A IA vai acabar com a humanidade?
O medo de uma IA superinteligente pode ser legítimo, mas também é útil a quem precisa de financiar uma corrida cada vez mais cara. O risco imediato pode estar menos nos modelos do que na economia que se constrói à sua volta.

Jacob Coxon, investigador de IA, demitiu-se esta semana da Anthropic a dizer que as empresas de IA estão numa corrida desenfreada rumo à superinteligência, e por isso a apostar as nossas vidas.
Já escrevi sobre isto aqui. E mantenho a opinião: é preciso um acordo internacional sobre IA.
A ideia de que uma máquina superinteligente pode ser a última invenção do homem podendo levar á extinção não é nova. I.J. Good já falava disso em 1965. Stephen Hawking avisou em 2014. Geoffrey Hinton, "padrinho da IA" e Nobel, não fala de outra coisa há anos.

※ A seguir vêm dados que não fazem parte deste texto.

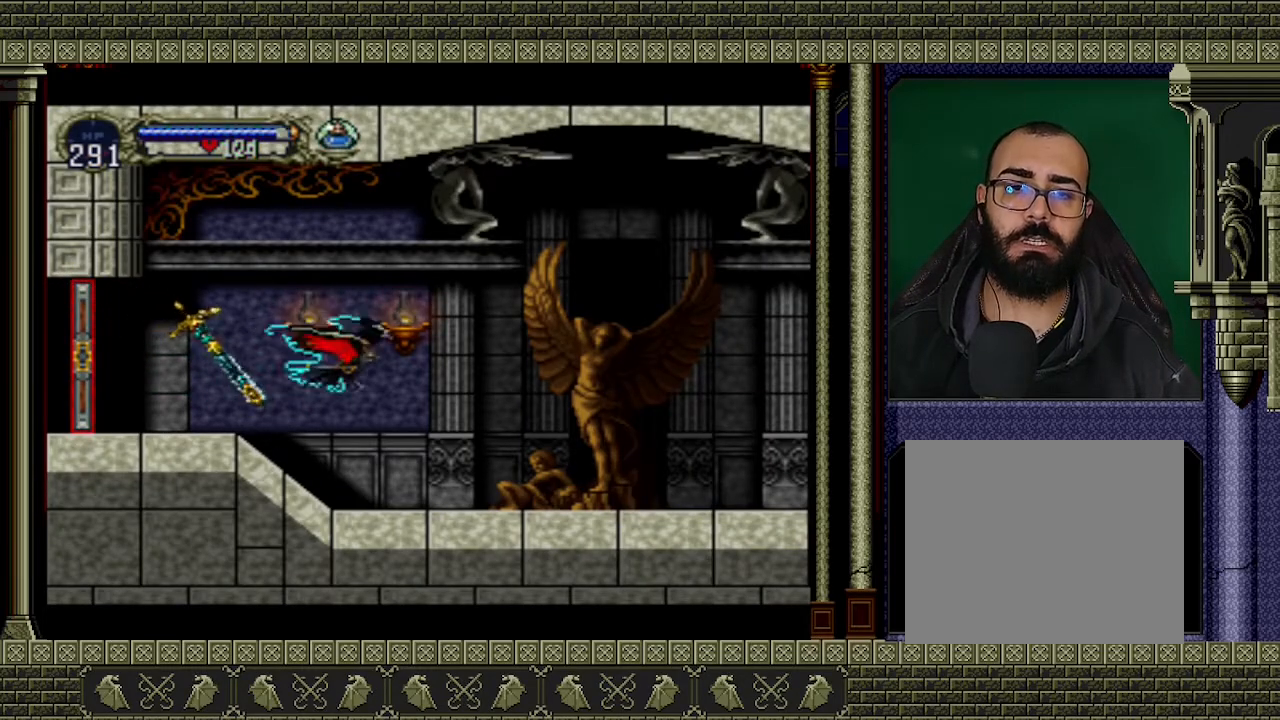
{"buttons": [], "left_stick": "center", "events": []}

O que é novo, e estranho, é o Elon Musk e o Sam Altman terem vindo os dois a público concordar com o Dario Amodei (anthropic) quando este diz que é preciso abrandar.
Mais estranho ainda:
- Coxon tem conta no X há poucos meses
- não apresentou dados novos para sustentar o que disse
- quem sai destas empresas geralmente não fala com este à vontade, por contrato pode sair muito caro
Tudo isto no ano em que a SpaceX entrou em bolsa, a Anthropic prepara-se para ser a próxima, e a OpenAI adiou o IPO que tinha previsto para este ano.
A verdade pode não dar tão bons títulos como o "fim da humanidade". A IA avança depressa, mas a adopção em massa, sobretudo nas empresas, não tem acompanhado o que os modelos de negócio previam. É preciso repensar fluxos de trabalho, formar pessoas, confiar, gerir resistência interna. Tudo isto leva muito tempo.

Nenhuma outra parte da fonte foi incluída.